In November 2018, the Personal Data Protection Commission (PDPC) issued its response to the general public consultation for Managing Unsolicited Messages and the Provision of Guidance to Support Innovation within the Digital Economy. The PDPC proposed an more desirable realistic steering (EPG) framework beneath the PDPA. It will provide steerage on complex or novel compliance queries with the regulatory fact (determinations) under the framework for queries relating to proposed commercial enterprise activities that include sufficiently specified plans, permitting corporations to embark on new and modern facts offerings with the necessary warranty of PDPA compliance. Such clarifications can be sought with the aid of legal advisers acting for groups.

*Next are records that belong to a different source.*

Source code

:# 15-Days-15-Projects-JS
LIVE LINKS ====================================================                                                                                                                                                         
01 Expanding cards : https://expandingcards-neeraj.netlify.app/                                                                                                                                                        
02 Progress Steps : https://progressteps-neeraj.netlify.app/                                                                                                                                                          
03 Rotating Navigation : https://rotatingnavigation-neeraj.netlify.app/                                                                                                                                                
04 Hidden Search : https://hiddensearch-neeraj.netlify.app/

However, clarifications sought need to not be efficaciously requested for criminal advice, which organizations should look to lawyers for. EPG determinations might be generally effective to ‘e-forestall’ a locating of the regulatory breach, situation to exceptions. This framework might inspire businesses to adopt novel era services concerning non-public facts with enough clarity on their criminal position.
The PDPC has additionally been kept busy imposing and adjudicating Singapore’s largest cybersecurity breach nowadays. After a committee of inquiry convened by using the Minister for Communications and Information posted its document, the PDPC issued its enforcement selection retaining Singapore Health Services Pte Ltd (SingHealth) and Integrated Health Information Systems Pte Ltd (IHiS) susceptible to fines of S$250,000 and S$750,000, respectively. PDPC observed that IHiS had did not take good enough safety features to defend non-public records in its ownership as a statistics processor. SingHealth also failed as a statistics controller to deal with the cybersecurity incidents appropriately and turned into overly depending on IHiS. About 1.5 million sufferers’ personal records were compromised from May 2015 to July 2018 from this episode. This case is an vital lesson for all corporations and service vendors on the essential practical measures required to comply with cybersecurity and facts protection responsibilities.